Lucy Li's professional debut was less than stellar
Ali Palma/Symetra Tour
Former child prodigy Lucy Li's professional career got off to a sluggish start on Friday, when she shot a three-over 75 in the Florida's Natural Charity Classic, a Symetra Tour event.
It left her eight strokes off the lead of Maddie Szeryk of Canada, who opened with a five-under-par 67.
Li, 17, broke onto the national scene in 2014 when she qualified for the U.S. Women's Open as an 11-year-old. She shot 78-78 at Pinehurst No. 2 and missed the cut. Li might be best remembered for the press conference she gave that week, eating ice cream while swiveling in her chair and answering questions.
Since then, she's steadily checked off major junior and amateur milestones. Li won the 2015 Junior PGA Championship, she was low amateur at the 2017 ANA Inspiration, she made the cut at the 2018 U.S. Women's Open, played for the winning United States team at the 2018 Curtis Cup, and was co-medalist at the 2018 U.S. Women's Amateur.
Ali Palma/Symetra Tour
In 2019, she took the next step by trying to qualify for the LPGA Tour. She didn't make it to the final stage, but finished T-72 after the second stage, which was good enough to get status on the Symetra Tour. In November, she announced she'd turn pro and play Symetra Tour events in 2020. The top 10 players on the money list at the end of the year get LPGA Tour cards for the following season.

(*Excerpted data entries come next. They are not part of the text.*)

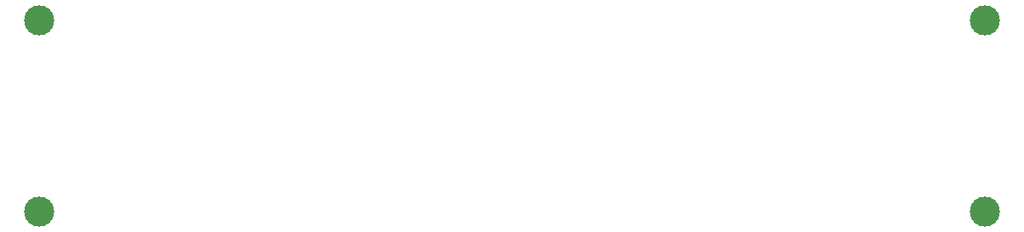
<source format=gbr>
%TF.GenerationSoftware,Novarm,DipTrace,3.3.1.3*%
%TF.CreationDate,2019-10-28T02:51:38+00:00*%
%FSLAX26Y26*%
%MOIN*%
%TF.FileFunction,NonPlated,1,2,NPTH,Drill*%
%TF.Part,Single*%
%TA.AperFunction,MechanicalDrill*%
%ADD37C,0.11811*%
G75*
G01*
D37*
X511810Y511810D3*
Y1259842D3*
X4212598D3*
Y511810D3*
M02*

</source>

Li's amateur career ended on a disappointing note. Early in 2019, she appeared in an online ad from Apple for its Apple Watch. The USGA investigated the matter to see if Li had violated the Rules of Amateur Status, eventually giving her a one-time warning for her actions. And an injury prevented Li from competing in the inaugural Augusta National Women's Amateur, after having won her age division at the debut of Drive, Chip and Putt National finals at Augusta National in 2014.
Though Li's first round as a pro likely wasn't the the start the California high schooler dreamed of—she hit 10 of 13 fairways but missed 10 greens—she was optimistic afterwards at the Country Club of Winter Haven.
"It felt good. I was kind of nervous, but it was really windy out there and played really tough," Li said.
"It set up pretty tough. I had five months off without any tournaments, so I didn’t really know what to expect. Obviously, super excited for the season to start and getting used to how it is out here."